## RECORDS PROVIDED
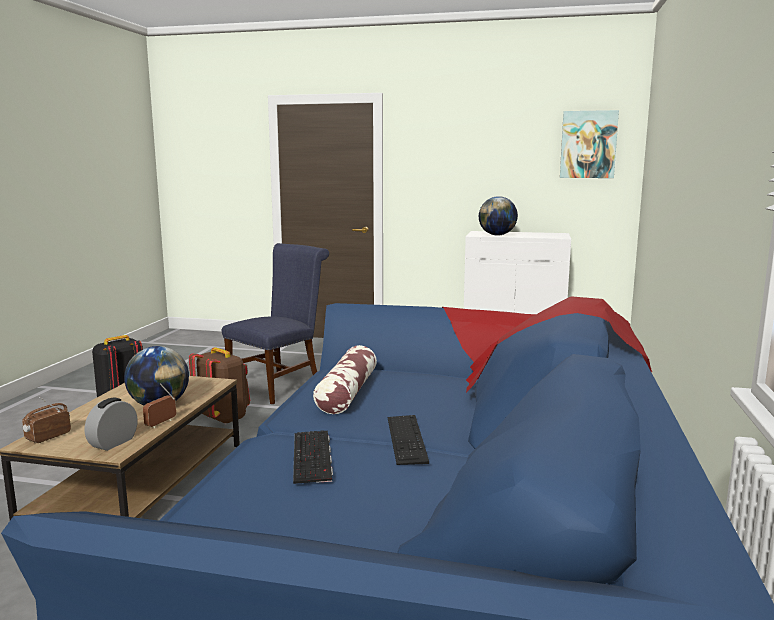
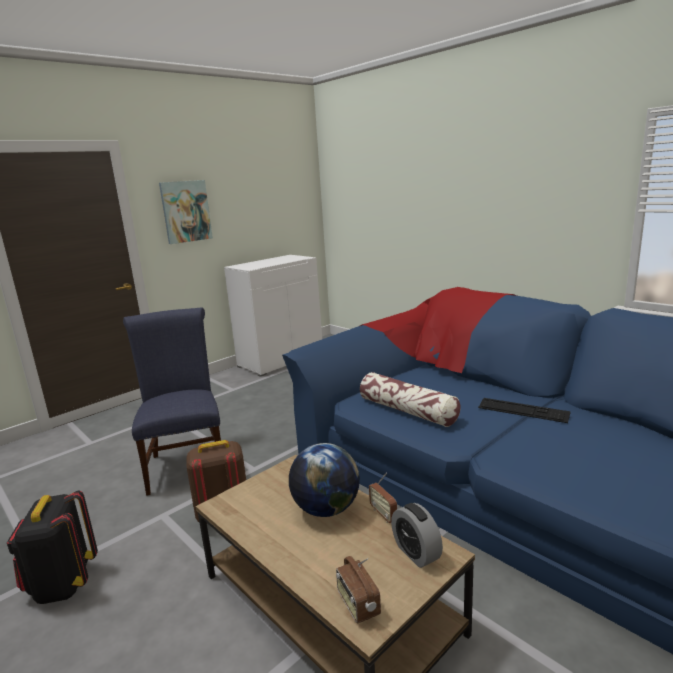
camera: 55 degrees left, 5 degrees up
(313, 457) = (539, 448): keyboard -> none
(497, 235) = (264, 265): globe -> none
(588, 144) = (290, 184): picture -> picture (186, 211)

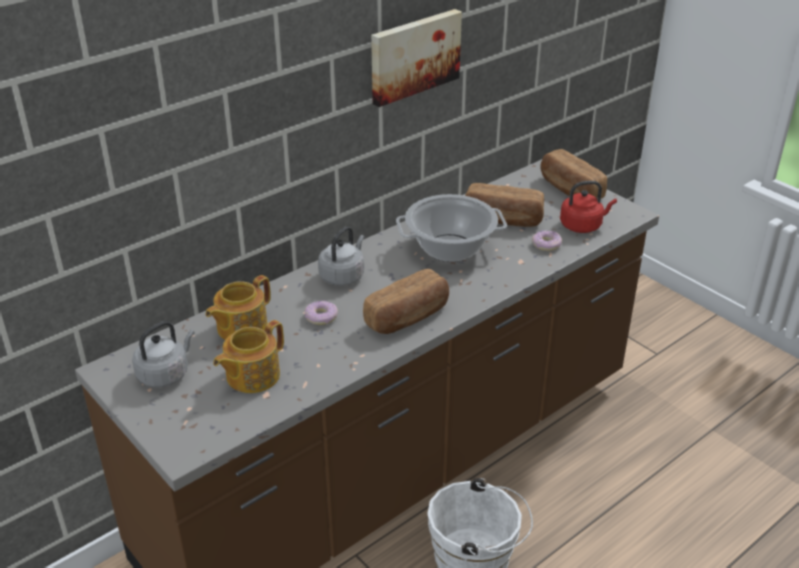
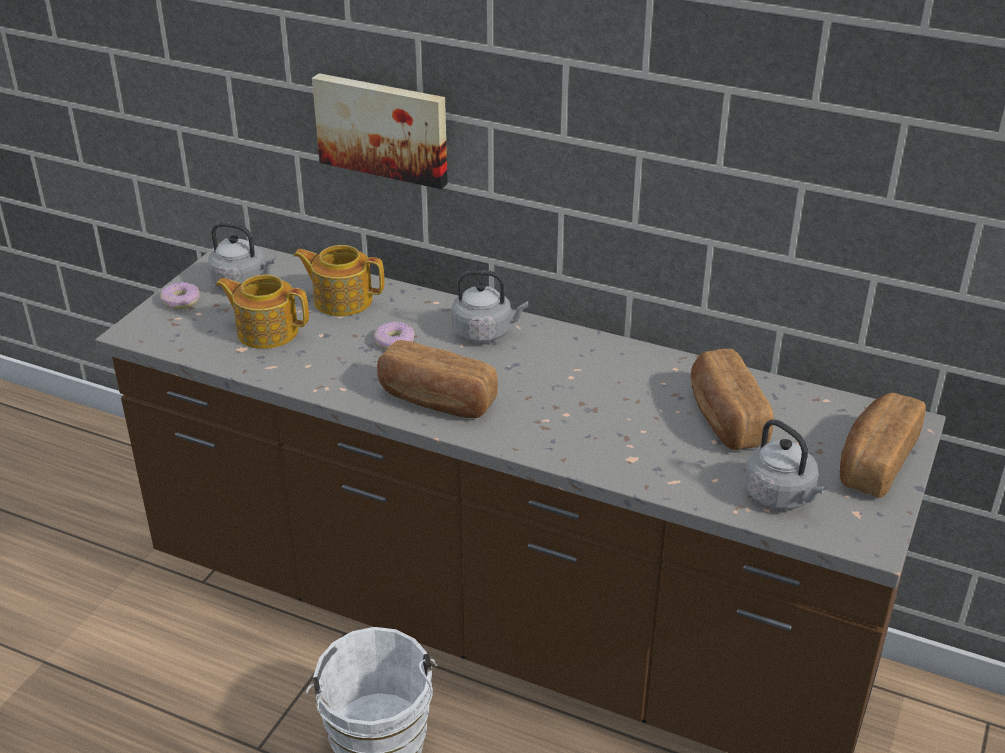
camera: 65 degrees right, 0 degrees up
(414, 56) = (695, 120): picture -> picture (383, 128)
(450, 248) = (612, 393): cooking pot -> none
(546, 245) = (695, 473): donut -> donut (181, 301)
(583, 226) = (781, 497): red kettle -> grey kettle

## TASK TO COMPLETE
Retype only the lines running from the line with "(450, 248) = (612, 393): cooking pot -> none" to the end of the listing, including both of those lines.

## WRITTEN ANSWER
(450, 248) = (612, 393): cooking pot -> none
(546, 245) = (695, 473): donut -> donut (181, 301)
(583, 226) = (781, 497): red kettle -> grey kettle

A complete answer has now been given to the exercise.